Staff say that Soldier's personality is finally starting to shine through Credit: Bristol Animal Rescue Centre

A severely injured and neglected dog is now looking for his forever home after being nursed back to health at a Bristol rescue centre.

Soldier, a lurcher, was handed into the centre after he was found straying by a member of the public.

He was dangerously underweight with a protruding rib cage, he had open sores on his legs, and his ear tip was damaged.

His carer Kayleigh said that his wounds and injuries had been left untreated for some time and he was behaving as if he was in shock.

“We have no way of knowing how long he had been straying for before arriving here and his injuries were not fresh. His body condition alone would tell us that he had been neglected.
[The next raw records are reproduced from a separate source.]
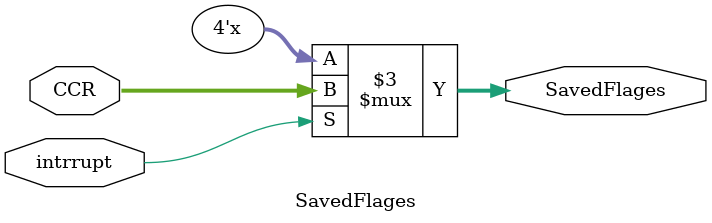
<source format=v>
module SavedFlages (
    input intrrupt,
    input [3:0] CCR,
    output reg [3:0] SavedFlages
);

always @(*) begin
    if(intrrupt) SavedFlages = CCR;
    else SavedFlages=SavedFlages;
end
    
endmodule
</source>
"He was worried by things when he first arrived in January, but he’s come such a long way since then."

Soldier was dangerously unwell when he first came into the centre Credit: Bristol Animal Rescue Centre

Staff at the centre say that Soldier has finally started to find his feet again after months of care.
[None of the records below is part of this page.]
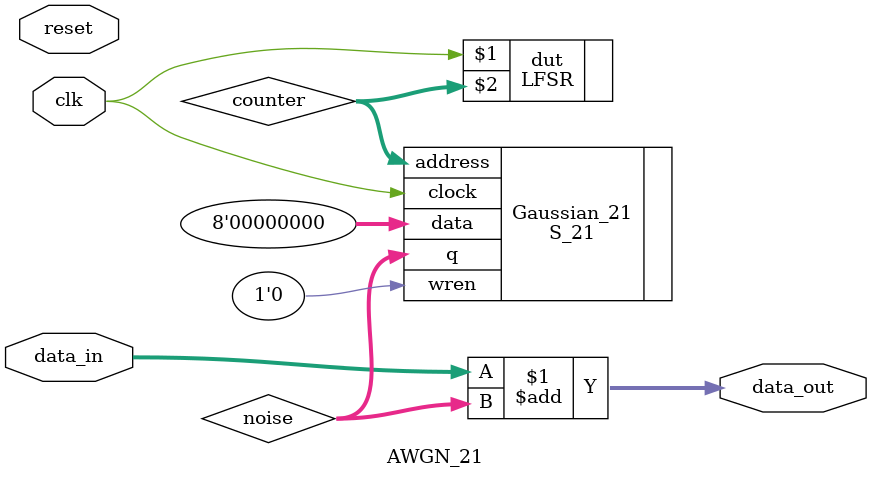
<source format=v>
/*--------------------------------------------------------------------------
    2 dB AWGN Module
    takes in 8 bit input and adds gaussian noise with SNR of 2 dB. Values
    preloaded into M10K memory from MIF file generated by MATLAB script.
--------------------------------------------------------------------------*/  
module AWGN_2(data_in, data_out, clk, reset);

    //IO signals
    input signed [7:0] data_in;
    output signed [7:0] data_out;
    input clk, reset;

    //Internal signals
    wire [15:0] counter;
    wire signed [7:0] noise;

    //setting counter to iterate through random array
    /*always@(posedge(clk)) begin
        if(reset == 1) begin
            counter = 0;
        end
        else begin
            counter = counter + 1;
            if(counter == 16'hFFFF) begin
                counter = 0;
            end
        end
    end*/
	 
	 LFSR dut(clk, counter);

    //instantiating memory loaded with 9 dB gaussian values
    S_2 Gaussian_2(.address(counter),.clock(clk),.data(8'd0),.wren(1'b0),.q(noise));

    //adding noise to output
    assign data_out = data_in + noise;

endmodule

/*--------------------------------------------------------------------------
    9 dB AWGN Module
    takes in 8 bit input and adds gaussian noise with SNR of 9 dB. Values
    preloaded into M10K memory from MIF file generated by MATLAB script.
--------------------------------------------------------------------------*/  
module AWGN_9(data_in, data_out, clk, reset);

    //IO signals
    input signed [7:0] data_in;
    output signed [7:0] data_out;
    input clk, reset;

    //Internal signals
    wire [15:0] counter;
    wire signed [7:0] noise;

    //setting counter to iterate through random array
    /*always@(posedge(clk)) begin
        if(reset == 1) begin
            counter = 0;
        end
        else begin
            counter = counter + 1;
            if(counter == 16'hFFFF) begin
                counter = 0;
            end
        end
    end*/
	 
	 LFSR dut(clk, counter);

    //instantiating memory loaded with 9 dB gaussian values
    S_9 Gaussian_9(.address(counter),.clock(clk),.data(8'd0),.wren(1'b0),.q(noise));

    //adding noise to output
    assign data_out = data_in + noise;

endmodule

/*--------------------------------------------------------------------------
    21 dB AWGN Module
    takes in 8 bit input and adds gaussian noise with SNR of 21 dB. Values
    preloaded into M10K memory from MIF file generated by MATLAB script.
--------------------------------------------------------------------------*/
module AWGN_21(data_in, data_out, clk, reset);

    //IO signals
    input signed [7:0] data_in;
    output signed [7:0] data_out;
    input clk, reset;

    //Internal signals
    wire [15:0] counter;
    wire signed [7:0] noise;

    //setting counter to iterate through random array
    /*always@(posedge(clk)) begin
        if(reset == 1) begin
            counter = 0;
        end
        else begin
            counter = counter + 1;
            if(counter == 16'd65535) begin
                counter = 0;
            end
        end
    end*/
	 
	 LFSR dut(clk, counter);
    
    //instantiating memory loaded with 21 dB gaussian values
    S_21 Gaussian_21(.address(counter),.clock(clk),.data(8'd0),.wren(1'b0),.q(noise));

    //adding gaussian noise to output
    assign data_out = data_in + noise;


endmodule
</source>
“He can still be a little worried, but we are seeing his real personality shine through now. He loves cuddles and will happily sit for half an hour or more on someone’s lap enjoying the attention.
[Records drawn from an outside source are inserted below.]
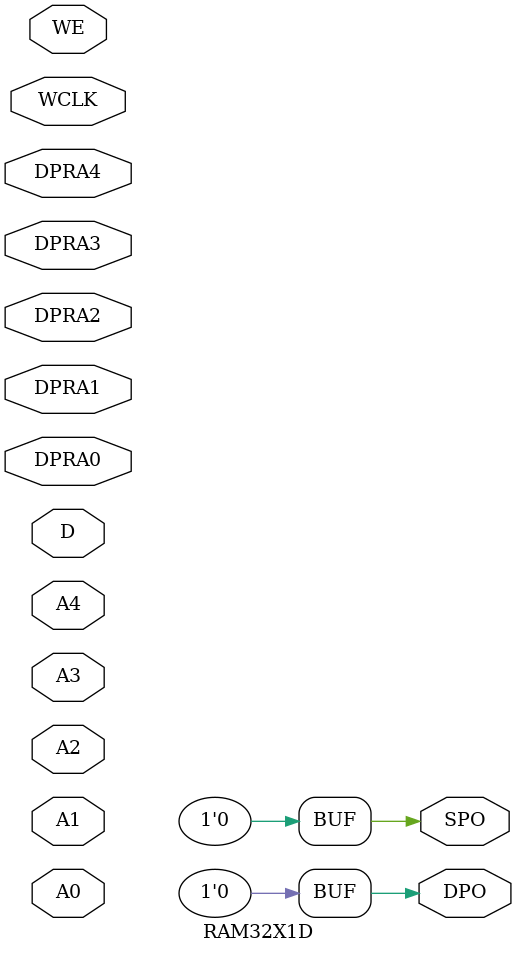
<source format=v>
module RAM32X1D (/*AUTOARG*/
   // Outputs
   DPO, SPO,
   // Inputs
   A0, A1, A2, A3, A4, D, DPRA0, DPRA1, DPRA2, DPRA3, DPRA4, WCLK, WE
   );

   //inputs
   input A0;
   input A1;
   input A2;
   input A3;
   input A4;
   input D;
   input DPRA0;
   input DPRA1;
   input DPRA2;
   input DPRA3;
   input DPRA4;
   input WCLK;
   input WE;
   
   //outputs
   output DPO;
   output SPO;

   assign DPO=1'b0;
   assign SPO=1'b0;
   
  
endmodule // RAM32X1D


</source>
"Now that he’s used to human affection, he can get quite lonely and loves being in the company of people; this is so positive for a dog who was also neglected by people."

Now that Soldier has reached a healthy weight, the centre says that he is finally available for adoption.

"We’d like to find him a home where he’ll have lots of attention, ideally someone who is home a lot and can spend all day with him – he deserves the very best after everything he’s been through,” added Kayleigh.

“He’s still a bit anxious around other dogs, although we have carefully introduced him to another dog in our care and they have enjoyed a few walks together.

"All in all, he’s just a really good boy and it’s fantastic to see how far he’s come during his time in our care”.

Bristol Animal Rescue Centre say that the number of animals who are coming in with significant medical issues is on the rise.

Jodie Hayward, the Animal Home Manager from the centre, said that many owners are having to skip taking their pets to the vets because they are struggling to afford the cost of treatment.

Soldier is now looking for his forever home Credit: Bristol Animal Rescue Centre

“Many pets are going without urgent medical care, particularly during the cost of living crisis and unfortunately we are picking up the pieces.

“More animals are coming into our care with complex needs, and fewer people want to adopt them.

"We need support to give more of them a second chance at a happy life."

The centre say not only are more pets arriving with untreated medical conditions, but they are also having to stay longer. The average stay for a dog is up from 85 days to 93.

Staff are also finding that some animals are being left in rescue centres because their complex needs means people are less people are willing to adopt them.